The way to most effectively ‘champion’ science is exactly the opposite. Science shares three qualities that naturally allow it to rise above the smothering partisan fray. It is these qualities that need to be communicated, not the supposed ‘facts’ that result.
  1. Science is selfless. Personality has no place in its process or its products. At the heart of the scientific world-view is the assumption that all results (all ‘facts’) are conditional, always subject to review and revision. Science requires the experimenter to ‘turn the other cheek.’ Any individual who questions a result is free to test it themselves—to try to knock it down. The methodology and the result of these tests are all that matters, not who does them.

  2. Science is universal. The more people who try to knock down a result the better.  Reproducibility is the measure of the ultimate value of a scientific result. A scientific finding is not considered ‘true’ unless an overwhelming majority of the experiments used to test it, conducted independently around the world and over time, converge on the same finding.
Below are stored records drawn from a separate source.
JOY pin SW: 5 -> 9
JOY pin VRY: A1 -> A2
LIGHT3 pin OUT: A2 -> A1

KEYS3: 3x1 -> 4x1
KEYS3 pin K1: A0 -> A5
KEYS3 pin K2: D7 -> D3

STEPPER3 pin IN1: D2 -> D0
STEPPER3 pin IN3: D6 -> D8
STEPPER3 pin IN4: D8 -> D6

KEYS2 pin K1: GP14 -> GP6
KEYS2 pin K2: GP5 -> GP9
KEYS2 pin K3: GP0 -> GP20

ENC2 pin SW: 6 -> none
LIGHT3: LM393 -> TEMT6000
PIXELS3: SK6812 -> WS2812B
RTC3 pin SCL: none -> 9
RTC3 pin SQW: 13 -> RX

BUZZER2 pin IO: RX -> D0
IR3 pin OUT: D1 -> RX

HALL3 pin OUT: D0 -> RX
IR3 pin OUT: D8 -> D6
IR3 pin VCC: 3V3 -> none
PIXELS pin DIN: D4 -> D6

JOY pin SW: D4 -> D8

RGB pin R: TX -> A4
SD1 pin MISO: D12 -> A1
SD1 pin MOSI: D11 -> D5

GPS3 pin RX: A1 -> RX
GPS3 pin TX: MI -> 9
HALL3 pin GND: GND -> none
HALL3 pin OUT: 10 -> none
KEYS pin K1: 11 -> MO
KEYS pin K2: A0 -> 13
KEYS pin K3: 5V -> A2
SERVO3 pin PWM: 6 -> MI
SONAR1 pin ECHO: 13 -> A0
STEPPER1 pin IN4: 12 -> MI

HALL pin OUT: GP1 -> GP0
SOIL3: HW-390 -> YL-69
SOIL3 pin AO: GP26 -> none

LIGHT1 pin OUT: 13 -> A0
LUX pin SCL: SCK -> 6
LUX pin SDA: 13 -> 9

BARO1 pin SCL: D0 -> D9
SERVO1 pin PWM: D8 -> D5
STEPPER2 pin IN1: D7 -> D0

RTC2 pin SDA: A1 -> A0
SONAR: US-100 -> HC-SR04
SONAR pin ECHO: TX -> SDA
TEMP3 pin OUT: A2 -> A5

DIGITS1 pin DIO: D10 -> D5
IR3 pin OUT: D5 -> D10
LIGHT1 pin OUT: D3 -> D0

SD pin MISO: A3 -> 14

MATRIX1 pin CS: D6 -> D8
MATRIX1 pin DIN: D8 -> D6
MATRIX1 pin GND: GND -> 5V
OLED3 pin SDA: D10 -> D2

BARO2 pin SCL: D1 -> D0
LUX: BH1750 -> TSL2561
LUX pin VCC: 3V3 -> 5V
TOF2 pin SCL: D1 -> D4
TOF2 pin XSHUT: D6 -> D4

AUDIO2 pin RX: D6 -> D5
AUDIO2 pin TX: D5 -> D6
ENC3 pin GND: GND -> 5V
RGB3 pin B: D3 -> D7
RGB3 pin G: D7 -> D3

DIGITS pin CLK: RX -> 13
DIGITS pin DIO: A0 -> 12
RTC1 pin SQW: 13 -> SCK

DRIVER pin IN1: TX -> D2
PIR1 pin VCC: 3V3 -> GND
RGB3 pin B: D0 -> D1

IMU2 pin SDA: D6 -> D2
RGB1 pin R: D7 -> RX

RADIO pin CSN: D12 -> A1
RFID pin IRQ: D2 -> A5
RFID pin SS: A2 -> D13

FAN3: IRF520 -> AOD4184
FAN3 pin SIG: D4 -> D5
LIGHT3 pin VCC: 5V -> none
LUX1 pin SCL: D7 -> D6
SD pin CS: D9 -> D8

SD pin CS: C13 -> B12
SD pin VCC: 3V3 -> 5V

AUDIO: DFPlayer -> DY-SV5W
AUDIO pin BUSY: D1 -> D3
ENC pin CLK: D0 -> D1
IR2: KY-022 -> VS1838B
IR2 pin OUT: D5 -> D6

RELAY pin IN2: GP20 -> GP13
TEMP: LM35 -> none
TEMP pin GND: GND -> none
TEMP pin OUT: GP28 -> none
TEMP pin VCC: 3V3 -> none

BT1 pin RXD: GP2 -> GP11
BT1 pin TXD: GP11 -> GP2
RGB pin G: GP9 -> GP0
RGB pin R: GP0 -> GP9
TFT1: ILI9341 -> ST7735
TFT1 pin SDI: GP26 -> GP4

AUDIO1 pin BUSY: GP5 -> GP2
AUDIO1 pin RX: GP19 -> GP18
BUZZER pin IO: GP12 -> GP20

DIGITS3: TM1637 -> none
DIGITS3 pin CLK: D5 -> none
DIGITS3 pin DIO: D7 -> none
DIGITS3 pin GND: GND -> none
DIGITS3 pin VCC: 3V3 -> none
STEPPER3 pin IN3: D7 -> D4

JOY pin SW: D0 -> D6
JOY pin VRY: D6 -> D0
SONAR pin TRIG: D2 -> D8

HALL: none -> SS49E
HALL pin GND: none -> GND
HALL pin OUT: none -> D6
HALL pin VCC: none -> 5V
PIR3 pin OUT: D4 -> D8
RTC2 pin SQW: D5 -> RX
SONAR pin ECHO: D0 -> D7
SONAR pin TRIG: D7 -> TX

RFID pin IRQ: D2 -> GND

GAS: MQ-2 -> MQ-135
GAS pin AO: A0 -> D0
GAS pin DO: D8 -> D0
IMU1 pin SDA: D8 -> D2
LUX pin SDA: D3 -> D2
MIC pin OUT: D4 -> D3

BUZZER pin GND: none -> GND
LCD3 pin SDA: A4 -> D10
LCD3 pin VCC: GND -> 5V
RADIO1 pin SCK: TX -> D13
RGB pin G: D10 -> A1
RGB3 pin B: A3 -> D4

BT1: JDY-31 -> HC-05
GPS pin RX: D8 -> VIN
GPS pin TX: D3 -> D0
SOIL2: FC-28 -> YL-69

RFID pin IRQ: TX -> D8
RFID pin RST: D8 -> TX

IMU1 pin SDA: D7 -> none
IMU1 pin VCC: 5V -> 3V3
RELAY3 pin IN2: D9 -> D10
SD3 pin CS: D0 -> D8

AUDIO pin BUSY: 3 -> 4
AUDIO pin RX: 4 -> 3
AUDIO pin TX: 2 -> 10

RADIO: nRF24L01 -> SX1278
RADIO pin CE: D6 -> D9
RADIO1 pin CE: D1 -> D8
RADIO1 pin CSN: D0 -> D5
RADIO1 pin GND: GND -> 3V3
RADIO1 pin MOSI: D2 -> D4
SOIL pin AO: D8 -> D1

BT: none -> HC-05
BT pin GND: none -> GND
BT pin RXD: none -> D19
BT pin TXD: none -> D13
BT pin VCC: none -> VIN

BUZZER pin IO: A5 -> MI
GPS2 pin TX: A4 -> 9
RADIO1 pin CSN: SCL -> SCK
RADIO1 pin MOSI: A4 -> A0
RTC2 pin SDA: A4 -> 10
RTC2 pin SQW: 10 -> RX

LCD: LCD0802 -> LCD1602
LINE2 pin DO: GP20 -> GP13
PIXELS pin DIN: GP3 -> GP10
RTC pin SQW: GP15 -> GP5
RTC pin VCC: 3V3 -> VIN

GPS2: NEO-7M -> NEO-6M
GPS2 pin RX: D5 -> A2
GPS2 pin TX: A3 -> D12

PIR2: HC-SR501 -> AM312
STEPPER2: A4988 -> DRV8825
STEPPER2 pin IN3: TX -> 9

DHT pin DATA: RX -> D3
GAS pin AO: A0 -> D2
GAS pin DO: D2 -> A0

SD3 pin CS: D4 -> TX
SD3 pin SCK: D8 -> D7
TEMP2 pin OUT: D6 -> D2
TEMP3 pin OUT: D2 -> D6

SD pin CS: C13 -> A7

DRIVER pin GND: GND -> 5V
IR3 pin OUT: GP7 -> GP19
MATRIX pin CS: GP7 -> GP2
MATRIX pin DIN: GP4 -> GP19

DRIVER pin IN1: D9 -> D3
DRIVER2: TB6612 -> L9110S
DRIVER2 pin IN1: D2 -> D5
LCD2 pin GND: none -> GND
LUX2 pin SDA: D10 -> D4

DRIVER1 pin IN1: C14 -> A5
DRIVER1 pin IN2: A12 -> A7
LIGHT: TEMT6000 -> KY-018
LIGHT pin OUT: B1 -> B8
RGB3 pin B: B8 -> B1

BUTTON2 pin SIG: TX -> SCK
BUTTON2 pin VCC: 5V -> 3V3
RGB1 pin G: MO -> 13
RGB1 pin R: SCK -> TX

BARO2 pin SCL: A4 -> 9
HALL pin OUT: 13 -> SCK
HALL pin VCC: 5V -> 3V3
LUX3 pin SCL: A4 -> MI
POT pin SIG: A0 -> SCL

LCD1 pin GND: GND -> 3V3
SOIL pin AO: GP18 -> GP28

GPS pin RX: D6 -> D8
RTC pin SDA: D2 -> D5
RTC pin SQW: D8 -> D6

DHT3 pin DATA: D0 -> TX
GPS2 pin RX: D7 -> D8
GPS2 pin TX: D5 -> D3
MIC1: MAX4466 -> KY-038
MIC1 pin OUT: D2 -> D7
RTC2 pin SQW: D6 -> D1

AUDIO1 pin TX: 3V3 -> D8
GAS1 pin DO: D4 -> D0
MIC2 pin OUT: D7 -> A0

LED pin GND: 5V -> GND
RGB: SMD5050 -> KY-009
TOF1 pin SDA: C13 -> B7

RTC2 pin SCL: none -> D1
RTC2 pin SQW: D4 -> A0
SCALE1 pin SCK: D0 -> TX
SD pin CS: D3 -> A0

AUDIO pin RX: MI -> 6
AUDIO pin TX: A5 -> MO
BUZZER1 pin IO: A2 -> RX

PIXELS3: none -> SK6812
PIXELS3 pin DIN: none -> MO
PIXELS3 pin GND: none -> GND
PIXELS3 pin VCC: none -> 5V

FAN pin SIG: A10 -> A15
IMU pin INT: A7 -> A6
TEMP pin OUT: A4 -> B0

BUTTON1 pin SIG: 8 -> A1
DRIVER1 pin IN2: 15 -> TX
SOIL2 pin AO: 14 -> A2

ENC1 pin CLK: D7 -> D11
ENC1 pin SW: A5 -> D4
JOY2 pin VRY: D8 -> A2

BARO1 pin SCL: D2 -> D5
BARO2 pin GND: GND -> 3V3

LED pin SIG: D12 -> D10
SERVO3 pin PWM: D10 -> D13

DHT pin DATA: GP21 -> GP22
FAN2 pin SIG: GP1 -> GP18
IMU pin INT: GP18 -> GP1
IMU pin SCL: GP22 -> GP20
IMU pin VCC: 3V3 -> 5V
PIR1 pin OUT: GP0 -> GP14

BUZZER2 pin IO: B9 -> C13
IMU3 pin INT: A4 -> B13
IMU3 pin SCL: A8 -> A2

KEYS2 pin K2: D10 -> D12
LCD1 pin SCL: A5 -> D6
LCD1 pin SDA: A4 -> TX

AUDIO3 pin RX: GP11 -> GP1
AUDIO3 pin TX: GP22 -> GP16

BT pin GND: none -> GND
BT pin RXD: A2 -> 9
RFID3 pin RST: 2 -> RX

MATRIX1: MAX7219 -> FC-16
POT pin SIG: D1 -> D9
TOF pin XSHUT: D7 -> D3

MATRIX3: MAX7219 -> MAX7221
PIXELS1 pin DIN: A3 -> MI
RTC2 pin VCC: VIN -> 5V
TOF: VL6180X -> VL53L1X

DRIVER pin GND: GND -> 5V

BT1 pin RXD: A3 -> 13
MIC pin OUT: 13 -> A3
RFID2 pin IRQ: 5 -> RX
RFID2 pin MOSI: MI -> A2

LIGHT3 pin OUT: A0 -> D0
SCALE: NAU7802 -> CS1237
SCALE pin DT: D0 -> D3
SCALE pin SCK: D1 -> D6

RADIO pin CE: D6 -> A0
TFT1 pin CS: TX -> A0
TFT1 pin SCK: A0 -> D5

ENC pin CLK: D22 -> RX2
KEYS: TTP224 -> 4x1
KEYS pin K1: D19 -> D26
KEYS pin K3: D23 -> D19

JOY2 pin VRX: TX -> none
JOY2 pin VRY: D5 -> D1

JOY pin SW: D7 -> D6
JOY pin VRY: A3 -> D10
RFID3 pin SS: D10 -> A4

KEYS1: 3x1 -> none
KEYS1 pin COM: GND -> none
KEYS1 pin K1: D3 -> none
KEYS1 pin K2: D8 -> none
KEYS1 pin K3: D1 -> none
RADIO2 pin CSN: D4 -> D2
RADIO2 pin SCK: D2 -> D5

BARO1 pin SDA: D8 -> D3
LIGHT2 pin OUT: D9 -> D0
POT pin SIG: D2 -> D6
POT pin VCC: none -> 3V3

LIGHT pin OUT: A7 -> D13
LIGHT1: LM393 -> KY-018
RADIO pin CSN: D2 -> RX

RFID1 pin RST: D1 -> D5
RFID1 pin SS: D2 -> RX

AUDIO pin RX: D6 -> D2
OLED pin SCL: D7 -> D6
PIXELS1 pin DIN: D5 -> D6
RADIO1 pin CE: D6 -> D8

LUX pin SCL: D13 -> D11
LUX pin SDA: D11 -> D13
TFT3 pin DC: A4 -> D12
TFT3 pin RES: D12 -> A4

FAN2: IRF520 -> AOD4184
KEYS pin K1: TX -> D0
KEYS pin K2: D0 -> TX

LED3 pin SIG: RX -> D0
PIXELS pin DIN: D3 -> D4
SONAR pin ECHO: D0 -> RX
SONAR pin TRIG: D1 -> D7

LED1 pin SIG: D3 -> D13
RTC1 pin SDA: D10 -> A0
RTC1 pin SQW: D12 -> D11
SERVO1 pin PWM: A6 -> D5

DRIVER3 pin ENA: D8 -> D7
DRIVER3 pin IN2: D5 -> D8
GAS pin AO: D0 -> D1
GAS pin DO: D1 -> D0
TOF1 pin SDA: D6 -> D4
The power of universal results cannot be underestimated. They can be applied to people’s daily problems, and they work. Look at the ‘miracles’ that modern technology has produced. Thanks be to Science. Science gets results.

  3. Science is transparent. The average person today does not believe this. They see science as some alien religion—completely fallible and requiring faith in order to trust it. That is because these days, science experimentation is so complex and so specialized that only a handful of people world-wide have enough knowledge to fully understand what is being done. This implied ‘elitism’ is one of the greatest hurdles to trust. I do not have a solution to this pervasive loss of respect. All I can say is that the standard of transparency is iron-clad and must be unimpeachable. We who do science have no right to demand trust and respect. We must earn it with our behavior and with our results.
I am a retired Earth Scientist. On the face of it, participating in a march for science on Earth Day would seem natural—a near perfect fit. But marching on Washington will do nothing to improve the quality of any scientific finding. I’m willing to bet that participants will not come away from it appearing more selfless. They are not likely to spend any time better exposing any universal truth, and almost certainly participants will not come away with any more trust and respect than they arrived with. No. Bad idea all around.